Caleb Visser of Williamsburg, Virginia, is a concentrator in politics with a focus on international relations. He is pursuing certificates in African studies and Latin American studies.
The cadet company commander of Princeton's Army ROTC and a distinguished military graduate, Visser will commission as a military intelligence officer in the U.S. Army upon graduation. He hopes to explore how development issues influence international security.
“Understanding development as national security, I want to foster solutions that serve the two,” Visser wrote in his personal statement. “Beijing becomes the perfect learning environment to explore these geopolitical issues, as China continues to expand its economic influence in the developing world through policies and institutions like the Belt and Road Initiative, the Asian Infrastructure Investment Bank, and the New Development Bank (BRICS).”

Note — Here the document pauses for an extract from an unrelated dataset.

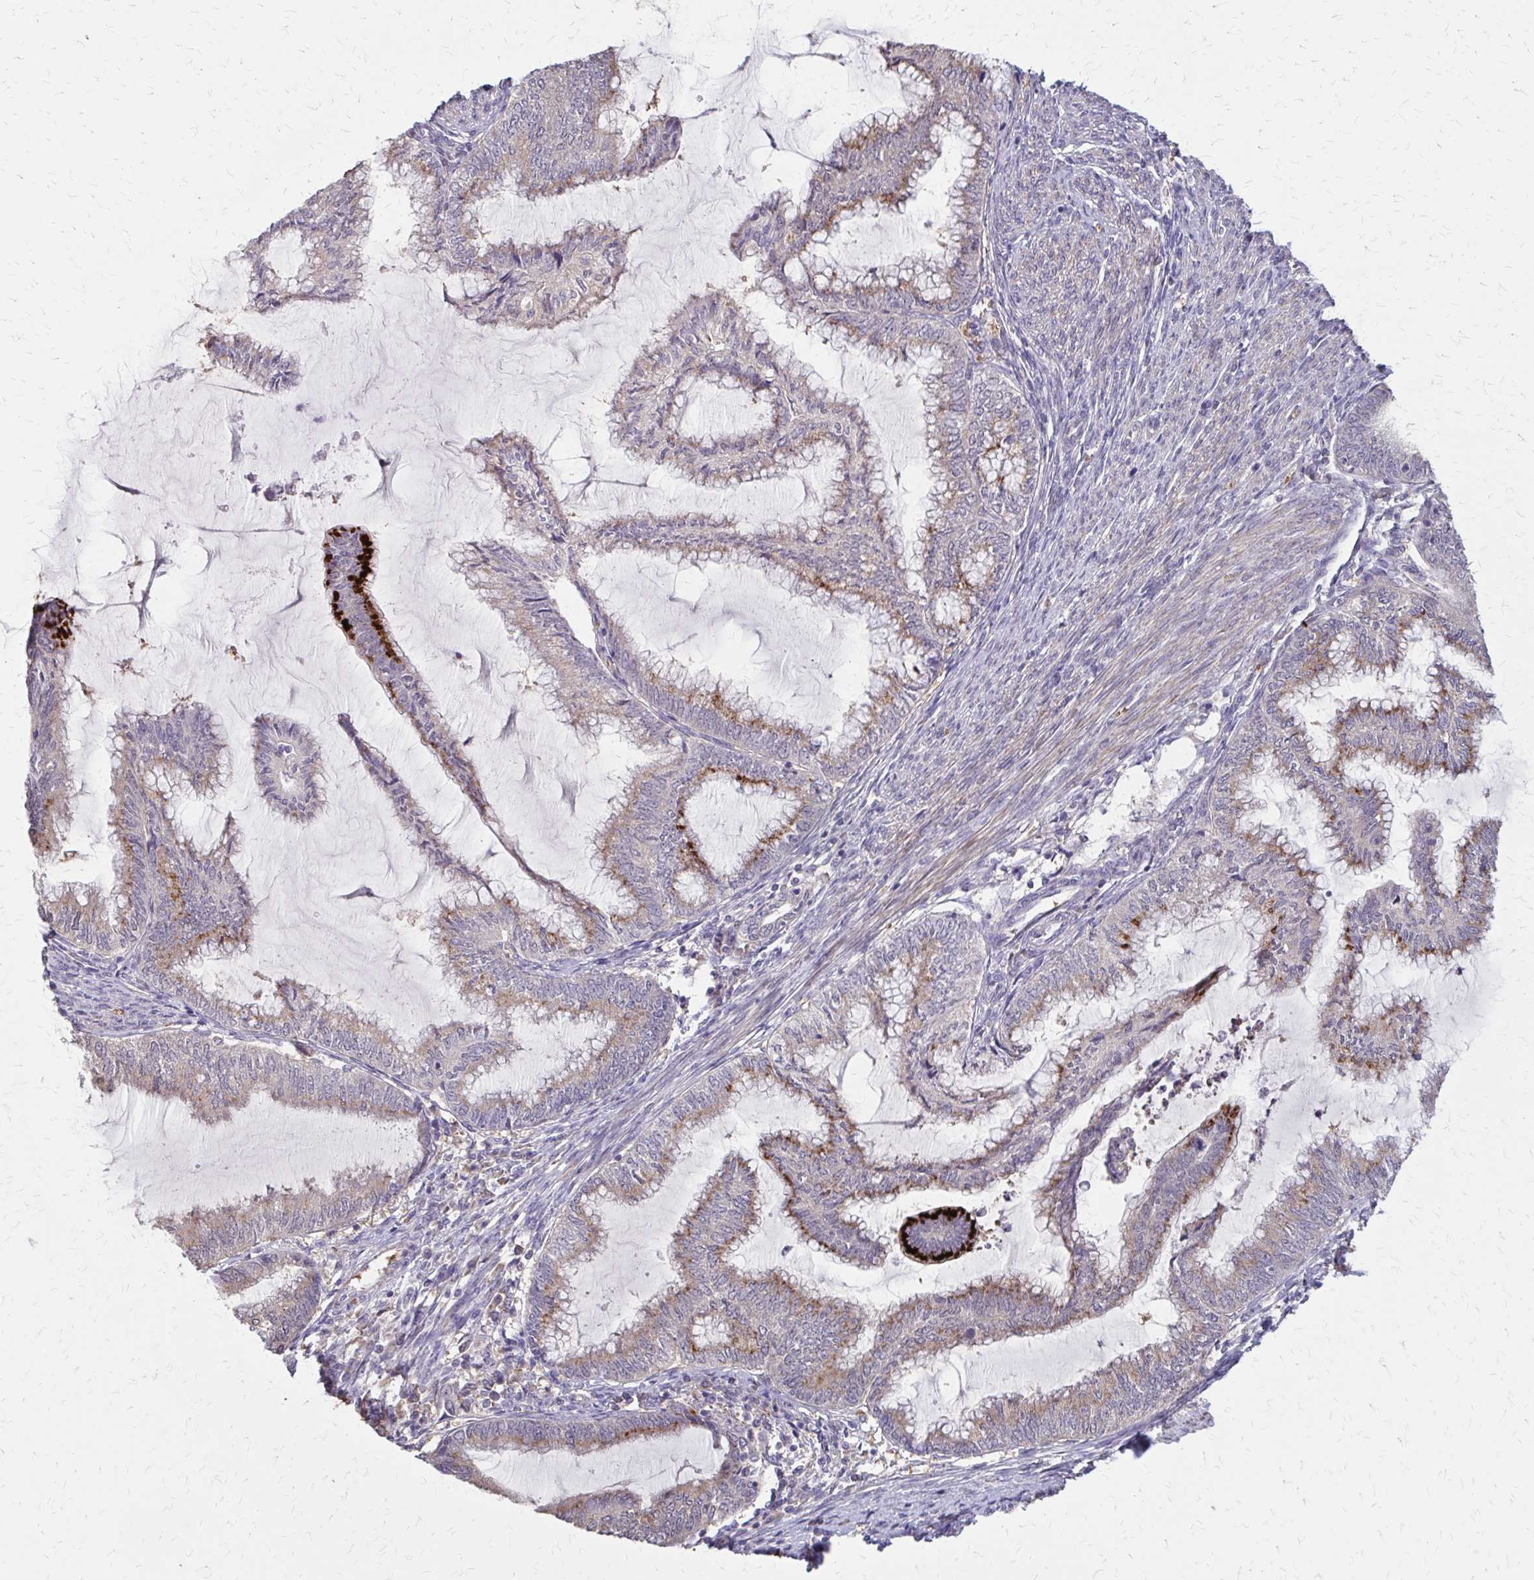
{"staining": {"intensity": "moderate", "quantity": "25%-75%", "location": "cytoplasmic/membranous"}, "tissue": "endometrial cancer", "cell_type": "Tumor cells", "image_type": "cancer", "snomed": [{"axis": "morphology", "description": "Adenocarcinoma, NOS"}, {"axis": "topography", "description": "Endometrium"}], "caption": "A brown stain highlights moderate cytoplasmic/membranous staining of a protein in endometrial adenocarcinoma tumor cells.", "gene": "IFI44L", "patient": {"sex": "female", "age": 79}}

Visser was part of a PIIRS (Princeton Institute for International and Regional Studies) Global Seminar at the African Leadership University in Pamplemousses, Mauritius, focusing on African modernities. Before starting his academic studies at Princeton, he participated in the Novogratz Bridge Year Program engaged in service and living with a homestay family in Dakar, Senegal.
Visser has interned for U.S. Africa Command. He was a research assistant at the Global Research Institute of the College of William and Mary, and also served as a legislative research intern for Veterans Campaign during the 2018 congressional midterm elections through Princeton Internships in Civic Service. He currently is a research fellow for the Wilson School's Innovations for Successful Societies program.
A residential college adviser at Wilson College, Visser was a student coordinator for Princeton’s Vote100 campaign and served as chair of the campus and community affairs committee of the Undergraduate Student Government, managing Communiversity Arts Fest in 2018 and 2019.
He is a recipient of the Paul E. Sigmund Scholar Award, Superior Cadet Award, and the Robert L. McLean ’52 Award for Leadership and Citizenship.
“Caleb is willing to shoulder the logistical and sometimes mundane burdens to create opportunities for others to use their voice,” said Thomas Dunne, deputy dean of undergraduate students. “He builds these initiatives to ensure that all can participate regardless of their ideological position, and is sensitive and attentive to the viewpoints of others, even those in opposition to his personal views. I am so excited to see how his leadership continues to evolve, both in the Army and the career in public service that will undoubtedly follow.”